Since the client and server clocks are synchronised then we called a remote service on the server from the client, the server responded with the global time and we measured the server and client deltas. We also called that same service directly on the server node to measure the service call's processing time, which turned out to be negligible.
What we discovered in our tests is that the server delta was almost identical to the client's received delta so the delay was due to the remote service call taking a long time to reach the server-side service, most likely somewhere in the network layer on the server. The values on the graphs below are seconds.
This is a Sunday profile and is very specific to Jita. This was one of the primary reasons why Jita could sometimes become fairly unresponsive on Sunday evenings. It was not uncommon that client requests could take up to 1-2 minutes to reach the service layer on the server, and the requests would be delayed seemingly randomly since for two requests in succession then the first one could be delayed for minutes while the second one would get a response almost immediately. From a player's perspective this would manifest itself in lag and strange client behaviour as requests were delayed and completed by the server much out-of-order.
By comparison, here is Jita with approximately the same number of players, around 800 pilots in local, after the deployment of StacklessIO.
It's very apparent that StacklessIO does not demonstrate any of the earlier issues. There is only one small spike and two small bumps but we must keep in mind that such isolated occurrences could be caused by general network issues on the internet. Since the client/server network communication has to travel through the internet then some delays would be expected depending on general internet health and the particular ISP.
There are no systemic issues anymore as with the old network technology and StacklessIO provides all-around superior performance.

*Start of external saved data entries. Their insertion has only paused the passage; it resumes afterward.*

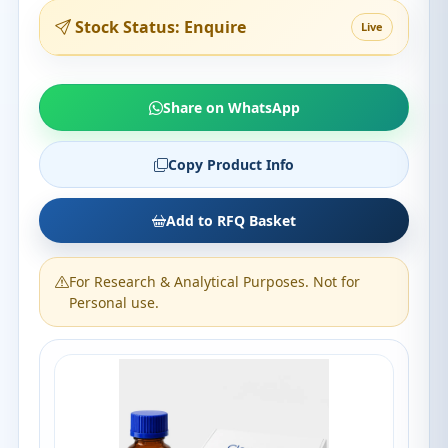
Stock Status: Enquire
Live
Share on WhatsApp
Copy Product Info
Add to RFQ Basket
For Research & Analytical Purposes. Not for
Personal use.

One of the other measurements we did was to ping all nodes in the cluster from a single node to measure network latency within the server cluster. The values in the tables below are seconds.

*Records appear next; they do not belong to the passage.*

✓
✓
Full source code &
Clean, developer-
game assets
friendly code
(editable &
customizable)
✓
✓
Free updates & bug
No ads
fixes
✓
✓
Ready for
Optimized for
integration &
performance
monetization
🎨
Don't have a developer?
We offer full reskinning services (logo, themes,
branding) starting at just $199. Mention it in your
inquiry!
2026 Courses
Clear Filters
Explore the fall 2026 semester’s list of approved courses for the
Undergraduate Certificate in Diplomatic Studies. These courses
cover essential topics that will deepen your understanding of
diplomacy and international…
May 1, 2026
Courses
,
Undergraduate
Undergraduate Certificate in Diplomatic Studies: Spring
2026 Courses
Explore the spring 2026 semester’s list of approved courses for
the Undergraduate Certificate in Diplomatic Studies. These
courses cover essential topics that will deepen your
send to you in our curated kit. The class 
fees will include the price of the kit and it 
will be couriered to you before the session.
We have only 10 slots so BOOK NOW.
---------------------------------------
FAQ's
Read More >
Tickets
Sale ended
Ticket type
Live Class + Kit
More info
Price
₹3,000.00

From the table we notice that the minimum values are the same before and after. The lowest maximum is approximately the same but overall the maximum values are lower with StacklessIO by approximately a factor of 2 and they are more consistent.
The average values are lower overall with StacklessIO by a factor of 3 and the standard deviation is lower by a factor of 2. Below is a visual representation of the average values.
At 1,400 pilots on Saturday the node hosting Jita ran out of memory and crashed. As crazy as it may sound this was very exciting since we had not been in the position before to be able to have that problem. We immediately turned our attention to solving that challenge and are making significant progress. I will provide information on that specific effort in a dev blog later.
But we have already made good progress on memory optimisation as a part of the StacklessIO technology effort, e.g., memory usage on the proxy servers in the cluster reduced significantly.
The two tall peaks are memory issues we encountered in the first days after deploying StacklessIO. A task force was put into action and it reduced the memory usage by 50% compared to pre-StacklessIO values.
The graphs and measurements above show primarily statistics for Jita but the benefits of StacklessIO apply everywhere. We measured Jita in particular because we could rely on activity and regular load in Jita for measurements. StacklessIO should have a positive impact on your playing experience, no matter where you are in the EVE universe and no matter what you are doing.